#### Exercise directions:
Gather every row below that contains the string "http", matching case exactly, and copy each such row in full.

#### Dataset excerpts:
━━━━━━━━━━
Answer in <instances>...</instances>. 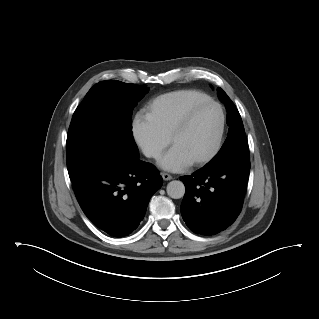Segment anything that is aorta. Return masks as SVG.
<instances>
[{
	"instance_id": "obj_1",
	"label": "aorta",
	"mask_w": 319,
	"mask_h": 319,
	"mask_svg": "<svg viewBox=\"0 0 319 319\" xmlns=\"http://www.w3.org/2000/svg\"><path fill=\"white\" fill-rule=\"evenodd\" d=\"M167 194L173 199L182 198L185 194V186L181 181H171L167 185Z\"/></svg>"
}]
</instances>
━━━━━━━━━━
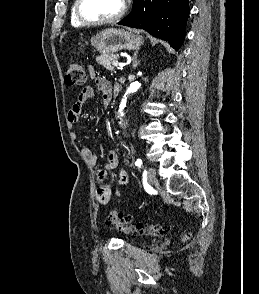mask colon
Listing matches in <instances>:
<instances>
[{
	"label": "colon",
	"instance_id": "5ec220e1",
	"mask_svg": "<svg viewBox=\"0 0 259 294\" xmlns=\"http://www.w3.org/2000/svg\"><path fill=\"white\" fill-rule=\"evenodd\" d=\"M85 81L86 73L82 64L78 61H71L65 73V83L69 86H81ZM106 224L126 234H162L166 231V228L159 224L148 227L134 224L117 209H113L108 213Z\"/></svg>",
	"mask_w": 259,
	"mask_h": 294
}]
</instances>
━━━━━━━━━━
#### Answer for this exercise:
	"mask_svg": "<svg viewBox=\"0 0 319 319\" xmlns=\"http://www.w3.org/2000/svg\"><path fill=\"white\" fill-rule=\"evenodd\" d=\"M167 194L173 199L182 198L185 194V186L181 181H171L167 185Z\"/></svg>"
	"mask_svg": "<svg viewBox=\"0 0 259 294\" xmlns=\"http://www.w3.org/2000/svg\"><path fill=\"white\" fill-rule=\"evenodd\" d=\"M85 81L86 73L82 64L78 61H71L65 73V83L69 86H81ZM106 224L126 234H162L166 231V228L159 224L148 227L134 224L117 209H113L108 213Z\"/></svg>",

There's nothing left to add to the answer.